REPUBLIKA.CO.ID, JAKARTA -- Pemerintah Indonesia tidak mengendurkan sikapnya atas junta Myanmar. Indonesia tetap meminta agar Myanmar menaati konsensus yang telah disepakati sebelumnya di Jakarta.
"Kalau gak mau terus ya akan begini terus," tegas Juru Bicara Kementerian Luar Negeri Teuku Faizasyah kepada Republika.co.id, Selasa (23/11).
Ada lima komitmen yang disepakati antara ASEAN dan junta Myanmar. Pertama, kekerasan harus segera dihentikan di Myanmar dan semua pihak harus menahan diri sepenuhnya. Kedua, dialog konstruktif antara semua pihak terkait mencari solusi damai.
Ketiga, utusan khusus Ketua ASEAN memediasi proses dialog dengan bantuan Sekretaris Jenderal ASEAN. Keempat, ASEAN akan memberikan bantuan kemanusiaan melalui AHA Centre. Terakhir utusan khusus dan delegasi akan mengunjungi Myanmar untuk bertemu semua pihak terkait.
Dalam kenyataan di lapangan, aksi kekerasan masih terus berlanjut. Myanmar menggelar operasi militer di negara bagian Chin. Aksi pemenjaraan terhadap gerakan perlawanan juga masih berlangsung. Sementara upaya utusan ASEAN untuk bertemu dengan pemimpin sipil terguling, Aung San Suu-kyi tak membuahkan hasil.
"Sudah ada lima poin itu saja yang perlu dilakukan Myanmar, dengan berpegang pada itu saja," ujar Faizasyah.
Menurut Faizasyah, ASEAN belum mengubah sikapnya dan hanya mengundang utusan nonpolitik Myanmar. Semua pihak, jelasnya, ingin melibat perubahan ke arah lebih baik di Myanmar. ASEAN, bahkan China dan AS ingin melihat stabilitas dan perdamaian di negara tersebut.
"Proses pembatalan pemilu tidak sejalan prinsip demokrasi yang dijunjung di sana, tidak sesuai juga dengan Piagam ASEAN," kata Direktur Jenderal Informasi dan Diplomasi Publik itu menambahkan.
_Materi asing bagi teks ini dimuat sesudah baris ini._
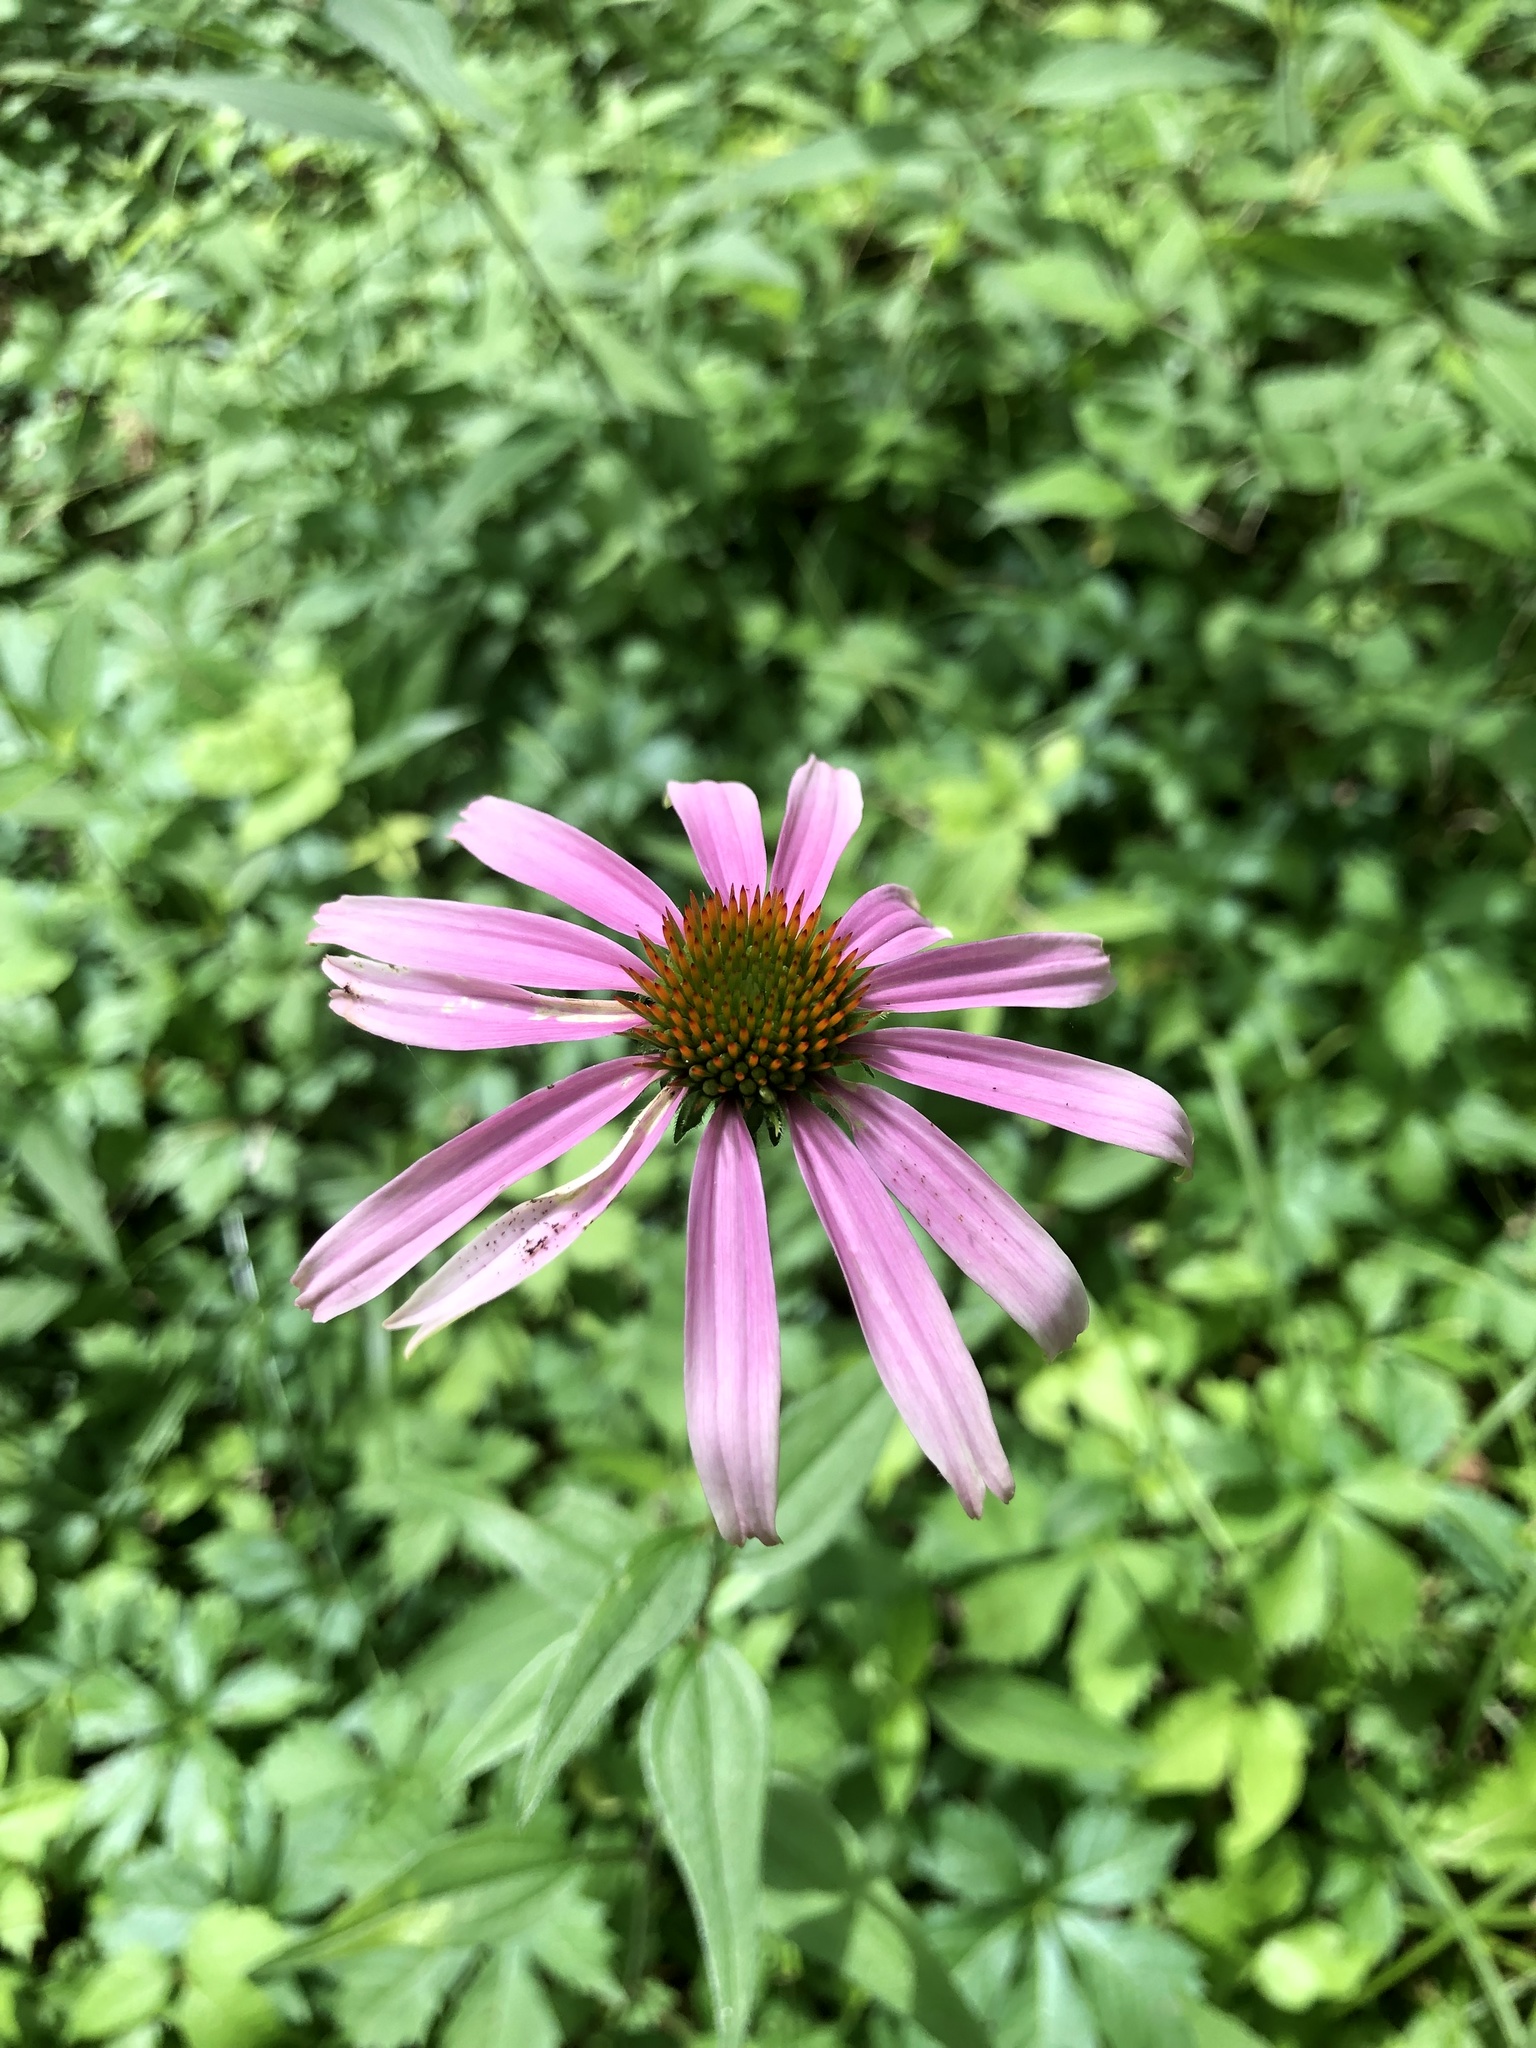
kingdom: Plantae
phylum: Tracheophyta
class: Magnoliopsida
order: Asterales
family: Asteraceae
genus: Echinacea
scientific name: Echinacea purpurea
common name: Broad-leaved purple coneflower
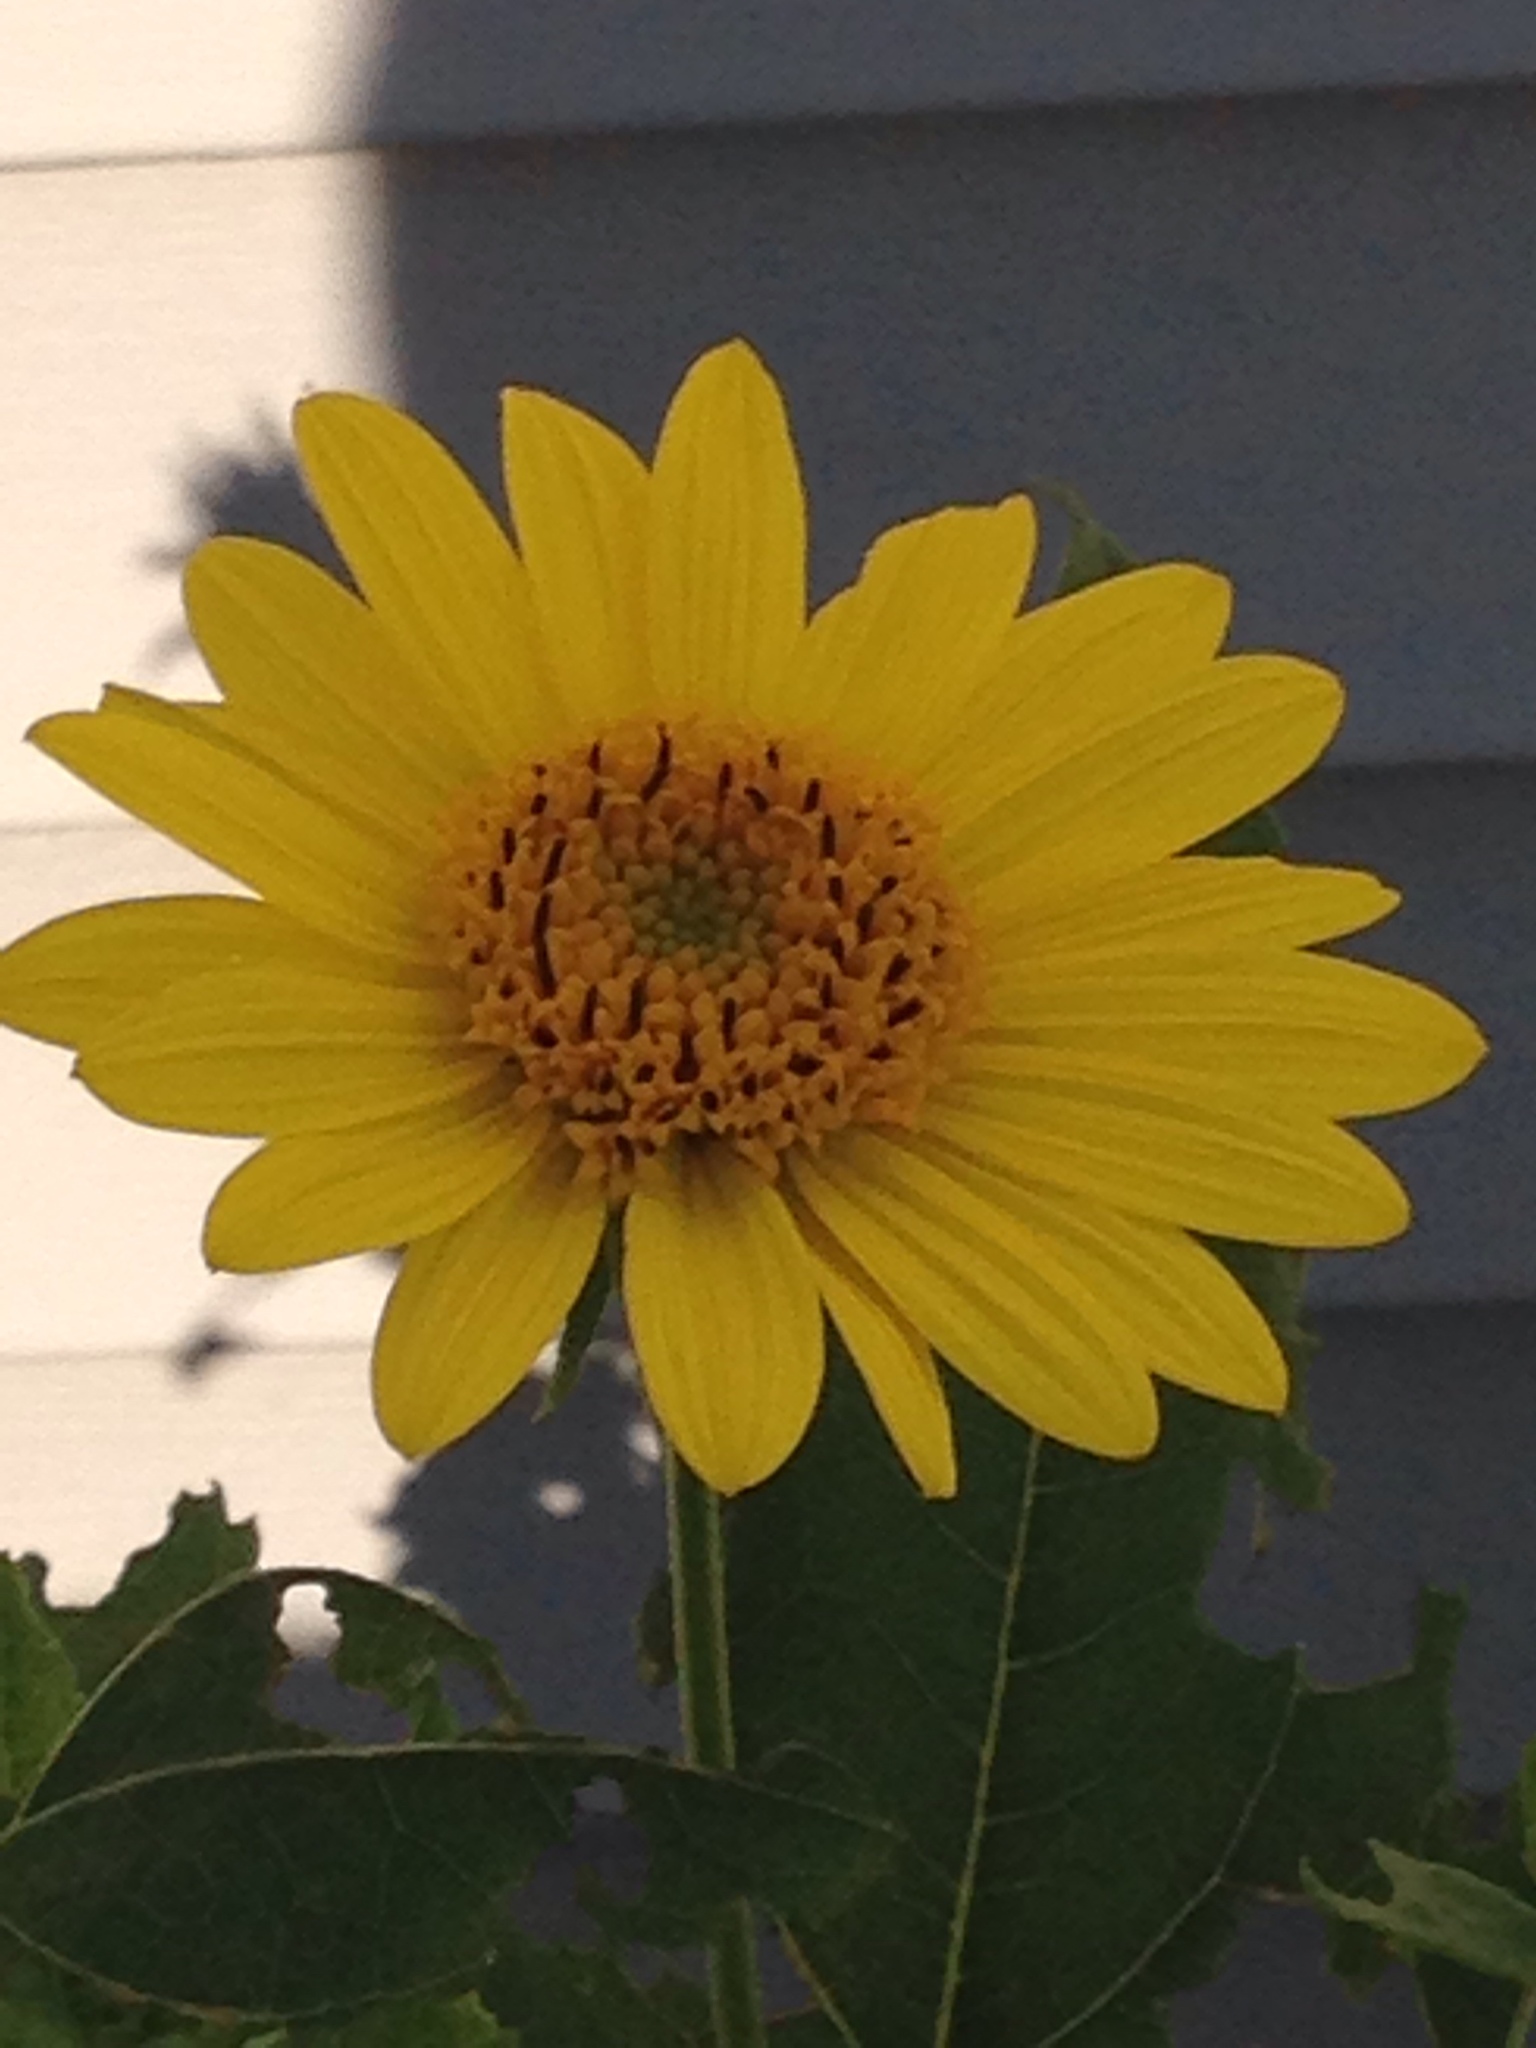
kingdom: Plantae
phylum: Tracheophyta
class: Magnoliopsida
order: Asterales
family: Asteraceae
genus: Helianthus
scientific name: Helianthus annuus
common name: Sunflower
Terkait intervensi China agar ASEAN sedikit melunak terhadap Myanmar dengan mengundang Jenderal Min Aung Hlaing, Teuku Faizasyah tidak dapat mengomentari. Namun pastinya China juga mendorong agar konflik di negara tersebut selesai.
Seperti diketahui KTT ASEAN-China kembali digelar pada Senin (22/11). Pertemuan itu tanpa utusan junta Myanmar yang memang tidak diundang. Menurut laporan Reuters, Indonesia, Malaysia, Singapura, dan Brunei menolak tawaran China untuk melibatkan pemimpin junta Myanmar Jenderal Min Aung Hlaing pada pertemuan KTT China-ASEAN pada Senin (22/11). Seorang diplomat Indonesia mengatakan, hanya tokoh nonpolitik Myanmar yang bisa hadir dalam KTT ASEAN.
China sendri tampaknya menerima keputusan tersebut. Dalam pidatonya Presiden China Xi Jinping bahkan mengatakan bahwa ASEAN adalah teman baik China. "China merupakan dan akan selalu menjadi tetangga, teman dan mitra yang baik bagi ASEAN," kata Xi seperti dikutip media pemerintah Cina, Senin (22/11).
Xi Jinping juga menegaskan Beijing tidak 'merundung' negara-negara tetangganya yang lebih kecil. Ia berjanji akan bekerja sama dengan ASEAN untuk menghilangkan 'intervensi'.
Pengamat geopolifik Asia Tenggara, Johs Kurlantzik menggambarkan bahwa perebutan kekuasan di Myanmar adalah sebuah 'bencana' bagi kebanyakan pihak berkepentingan di Beijing. China tidak suka dengan situasi di Myanmar saat ini.
"Saya pikir China tidak senang dengan situasi di Myanmar, dan ingin bekerja sama dengan ASEAN untuk memulihkan situasi di Myanmar menjadi lebih dekat, seperti sebelum kudeta yang menguntungkan China," ujarnya seperti dikutip Aljazirah.